— Work required —
Report back each line of the data that contains the word "would".

— Records provided —
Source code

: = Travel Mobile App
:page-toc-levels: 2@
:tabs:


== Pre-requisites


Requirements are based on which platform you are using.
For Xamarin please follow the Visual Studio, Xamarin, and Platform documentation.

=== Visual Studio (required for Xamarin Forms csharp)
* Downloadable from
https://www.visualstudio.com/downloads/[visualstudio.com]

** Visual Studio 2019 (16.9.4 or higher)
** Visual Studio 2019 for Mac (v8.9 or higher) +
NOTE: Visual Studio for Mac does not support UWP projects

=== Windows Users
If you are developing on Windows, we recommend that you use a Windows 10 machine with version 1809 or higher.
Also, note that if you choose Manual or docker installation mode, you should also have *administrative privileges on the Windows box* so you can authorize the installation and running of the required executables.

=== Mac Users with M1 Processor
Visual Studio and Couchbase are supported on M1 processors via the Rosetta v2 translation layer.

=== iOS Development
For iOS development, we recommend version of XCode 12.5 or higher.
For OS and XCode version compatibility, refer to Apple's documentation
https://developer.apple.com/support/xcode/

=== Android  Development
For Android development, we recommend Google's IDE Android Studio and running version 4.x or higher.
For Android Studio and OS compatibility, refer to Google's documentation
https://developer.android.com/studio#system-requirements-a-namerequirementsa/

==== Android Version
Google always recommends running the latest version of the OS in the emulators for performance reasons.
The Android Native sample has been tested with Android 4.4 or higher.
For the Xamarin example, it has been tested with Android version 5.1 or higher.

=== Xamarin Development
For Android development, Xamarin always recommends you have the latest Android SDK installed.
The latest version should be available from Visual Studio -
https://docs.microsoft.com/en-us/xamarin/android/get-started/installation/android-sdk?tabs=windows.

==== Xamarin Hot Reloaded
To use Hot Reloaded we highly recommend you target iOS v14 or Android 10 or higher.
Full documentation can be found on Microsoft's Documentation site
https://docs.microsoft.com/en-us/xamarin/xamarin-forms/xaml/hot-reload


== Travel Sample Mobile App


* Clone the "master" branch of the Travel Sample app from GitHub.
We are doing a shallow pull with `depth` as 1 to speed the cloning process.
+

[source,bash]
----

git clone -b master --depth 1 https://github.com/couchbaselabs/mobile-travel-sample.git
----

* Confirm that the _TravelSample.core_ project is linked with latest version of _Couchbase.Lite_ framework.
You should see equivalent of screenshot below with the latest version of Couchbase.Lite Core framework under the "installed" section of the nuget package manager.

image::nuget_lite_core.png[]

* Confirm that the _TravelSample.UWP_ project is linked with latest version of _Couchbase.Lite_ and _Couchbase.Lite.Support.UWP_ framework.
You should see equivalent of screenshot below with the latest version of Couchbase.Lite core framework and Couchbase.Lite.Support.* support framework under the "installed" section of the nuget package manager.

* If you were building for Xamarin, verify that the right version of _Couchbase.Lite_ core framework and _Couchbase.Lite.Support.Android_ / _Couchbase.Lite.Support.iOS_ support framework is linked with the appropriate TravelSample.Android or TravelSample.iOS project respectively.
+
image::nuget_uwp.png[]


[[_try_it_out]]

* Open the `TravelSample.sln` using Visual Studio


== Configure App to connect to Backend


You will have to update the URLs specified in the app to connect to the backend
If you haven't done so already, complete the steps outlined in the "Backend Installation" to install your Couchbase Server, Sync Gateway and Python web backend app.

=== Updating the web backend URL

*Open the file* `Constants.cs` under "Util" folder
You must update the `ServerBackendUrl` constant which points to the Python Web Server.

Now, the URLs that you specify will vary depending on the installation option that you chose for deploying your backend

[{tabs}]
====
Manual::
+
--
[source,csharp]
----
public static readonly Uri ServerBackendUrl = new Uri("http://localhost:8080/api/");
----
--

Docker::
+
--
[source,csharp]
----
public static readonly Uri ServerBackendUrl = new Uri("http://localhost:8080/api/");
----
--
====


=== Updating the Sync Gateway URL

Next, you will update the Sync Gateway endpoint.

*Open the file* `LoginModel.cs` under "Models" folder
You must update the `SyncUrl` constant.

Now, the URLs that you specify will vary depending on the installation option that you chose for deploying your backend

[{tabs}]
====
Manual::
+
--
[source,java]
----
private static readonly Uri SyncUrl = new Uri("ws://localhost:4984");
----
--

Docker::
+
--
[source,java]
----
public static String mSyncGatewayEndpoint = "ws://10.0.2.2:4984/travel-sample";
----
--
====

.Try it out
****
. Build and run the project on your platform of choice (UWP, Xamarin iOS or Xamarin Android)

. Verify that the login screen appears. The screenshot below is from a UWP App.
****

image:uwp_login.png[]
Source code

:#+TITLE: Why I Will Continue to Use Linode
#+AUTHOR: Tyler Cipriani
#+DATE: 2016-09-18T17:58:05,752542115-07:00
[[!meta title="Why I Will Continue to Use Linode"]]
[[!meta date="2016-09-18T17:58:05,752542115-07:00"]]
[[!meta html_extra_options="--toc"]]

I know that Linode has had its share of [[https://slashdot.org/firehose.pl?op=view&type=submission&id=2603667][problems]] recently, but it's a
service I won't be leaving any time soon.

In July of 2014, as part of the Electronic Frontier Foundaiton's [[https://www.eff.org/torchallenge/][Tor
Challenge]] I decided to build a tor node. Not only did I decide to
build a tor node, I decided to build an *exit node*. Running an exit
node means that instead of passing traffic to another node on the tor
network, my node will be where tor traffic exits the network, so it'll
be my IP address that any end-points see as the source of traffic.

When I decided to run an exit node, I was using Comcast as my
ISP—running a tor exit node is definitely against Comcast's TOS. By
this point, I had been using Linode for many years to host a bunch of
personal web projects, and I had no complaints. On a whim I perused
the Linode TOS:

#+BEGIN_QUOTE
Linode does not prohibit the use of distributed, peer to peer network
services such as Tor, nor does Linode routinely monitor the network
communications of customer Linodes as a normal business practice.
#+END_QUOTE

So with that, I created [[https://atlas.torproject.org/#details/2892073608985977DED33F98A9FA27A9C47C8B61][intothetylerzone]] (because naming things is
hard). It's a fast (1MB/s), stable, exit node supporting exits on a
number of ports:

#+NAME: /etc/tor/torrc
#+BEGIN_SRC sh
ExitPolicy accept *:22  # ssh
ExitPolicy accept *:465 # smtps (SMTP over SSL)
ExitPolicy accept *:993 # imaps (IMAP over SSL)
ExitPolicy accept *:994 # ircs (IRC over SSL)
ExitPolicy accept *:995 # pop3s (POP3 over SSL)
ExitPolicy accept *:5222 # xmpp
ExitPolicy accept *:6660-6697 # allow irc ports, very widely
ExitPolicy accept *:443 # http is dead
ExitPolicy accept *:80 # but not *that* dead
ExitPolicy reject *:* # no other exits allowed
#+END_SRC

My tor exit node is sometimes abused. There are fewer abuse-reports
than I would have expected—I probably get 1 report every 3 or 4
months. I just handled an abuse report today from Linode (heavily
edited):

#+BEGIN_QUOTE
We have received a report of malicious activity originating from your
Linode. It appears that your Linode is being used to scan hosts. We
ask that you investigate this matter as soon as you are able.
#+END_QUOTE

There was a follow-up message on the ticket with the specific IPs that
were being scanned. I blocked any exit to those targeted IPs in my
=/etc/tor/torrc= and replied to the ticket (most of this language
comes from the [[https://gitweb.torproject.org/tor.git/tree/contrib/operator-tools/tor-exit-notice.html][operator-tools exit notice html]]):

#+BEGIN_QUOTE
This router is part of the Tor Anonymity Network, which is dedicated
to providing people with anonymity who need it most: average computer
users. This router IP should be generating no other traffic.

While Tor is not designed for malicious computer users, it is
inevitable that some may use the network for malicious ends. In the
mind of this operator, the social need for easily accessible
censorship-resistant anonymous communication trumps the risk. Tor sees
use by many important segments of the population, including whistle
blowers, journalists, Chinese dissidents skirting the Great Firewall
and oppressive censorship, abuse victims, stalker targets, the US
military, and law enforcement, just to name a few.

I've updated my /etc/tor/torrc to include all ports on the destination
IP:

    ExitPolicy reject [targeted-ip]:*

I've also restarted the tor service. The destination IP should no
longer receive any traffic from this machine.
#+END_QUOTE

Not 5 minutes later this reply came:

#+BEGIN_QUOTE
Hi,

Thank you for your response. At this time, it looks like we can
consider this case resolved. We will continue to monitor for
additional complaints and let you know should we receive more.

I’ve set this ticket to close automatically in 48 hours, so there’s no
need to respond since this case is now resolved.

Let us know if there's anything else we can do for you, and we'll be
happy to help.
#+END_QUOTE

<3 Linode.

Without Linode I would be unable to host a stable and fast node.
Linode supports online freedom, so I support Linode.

— Reply —
than I would have expected—I probably get 1 report every 3 or 4
Without Linode I would be unable to host a stable and fast node.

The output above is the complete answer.